Task directions –
Output exactly the lines that run from the top of the entries to the line holding "Identify the document", including both of those lines.

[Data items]
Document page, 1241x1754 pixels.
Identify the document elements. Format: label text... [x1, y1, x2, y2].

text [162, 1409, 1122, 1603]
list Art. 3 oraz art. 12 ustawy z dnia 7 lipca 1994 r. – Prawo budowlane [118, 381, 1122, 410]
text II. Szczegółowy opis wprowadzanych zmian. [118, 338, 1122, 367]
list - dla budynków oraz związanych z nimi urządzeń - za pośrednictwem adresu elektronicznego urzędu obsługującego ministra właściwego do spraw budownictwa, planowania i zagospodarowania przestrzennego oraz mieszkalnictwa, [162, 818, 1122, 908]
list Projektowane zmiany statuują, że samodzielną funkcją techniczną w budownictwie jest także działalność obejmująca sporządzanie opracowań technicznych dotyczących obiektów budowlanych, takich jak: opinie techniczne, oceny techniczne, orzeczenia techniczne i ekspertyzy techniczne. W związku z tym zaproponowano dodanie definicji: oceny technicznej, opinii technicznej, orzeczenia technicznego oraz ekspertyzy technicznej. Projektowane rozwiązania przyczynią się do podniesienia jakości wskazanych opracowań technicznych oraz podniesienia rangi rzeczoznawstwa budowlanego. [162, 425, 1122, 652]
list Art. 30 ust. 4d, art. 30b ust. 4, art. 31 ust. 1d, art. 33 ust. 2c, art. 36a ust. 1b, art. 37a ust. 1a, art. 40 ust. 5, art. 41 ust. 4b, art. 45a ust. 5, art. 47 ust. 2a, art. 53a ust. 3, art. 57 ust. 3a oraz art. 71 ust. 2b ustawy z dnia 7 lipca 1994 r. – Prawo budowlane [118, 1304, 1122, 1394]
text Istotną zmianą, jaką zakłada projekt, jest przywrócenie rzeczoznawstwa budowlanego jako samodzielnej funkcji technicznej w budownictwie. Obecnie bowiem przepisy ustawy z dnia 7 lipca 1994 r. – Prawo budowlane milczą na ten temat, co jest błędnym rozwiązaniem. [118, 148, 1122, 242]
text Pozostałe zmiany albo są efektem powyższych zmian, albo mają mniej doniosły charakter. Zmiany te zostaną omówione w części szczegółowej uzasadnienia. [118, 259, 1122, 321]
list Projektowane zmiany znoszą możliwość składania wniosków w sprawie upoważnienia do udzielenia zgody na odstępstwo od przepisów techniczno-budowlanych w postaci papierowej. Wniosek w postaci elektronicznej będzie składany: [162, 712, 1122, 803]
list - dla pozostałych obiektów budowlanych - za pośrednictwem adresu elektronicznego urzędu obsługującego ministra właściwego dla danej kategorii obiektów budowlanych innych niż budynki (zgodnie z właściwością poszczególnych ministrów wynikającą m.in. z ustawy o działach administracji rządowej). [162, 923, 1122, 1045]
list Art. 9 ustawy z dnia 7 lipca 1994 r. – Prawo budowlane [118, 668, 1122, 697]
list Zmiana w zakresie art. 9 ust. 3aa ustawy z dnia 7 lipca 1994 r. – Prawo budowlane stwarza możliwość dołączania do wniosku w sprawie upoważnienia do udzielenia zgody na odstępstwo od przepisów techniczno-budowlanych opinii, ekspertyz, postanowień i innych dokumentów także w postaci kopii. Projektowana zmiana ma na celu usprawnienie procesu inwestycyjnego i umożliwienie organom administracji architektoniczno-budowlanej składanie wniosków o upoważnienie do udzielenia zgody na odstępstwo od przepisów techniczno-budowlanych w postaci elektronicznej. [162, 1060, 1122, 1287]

Reply to the exercise –
Document page, 1241x1754 pixels.
Identify the document elements. Format: label text... [x1, y1, x2, y2].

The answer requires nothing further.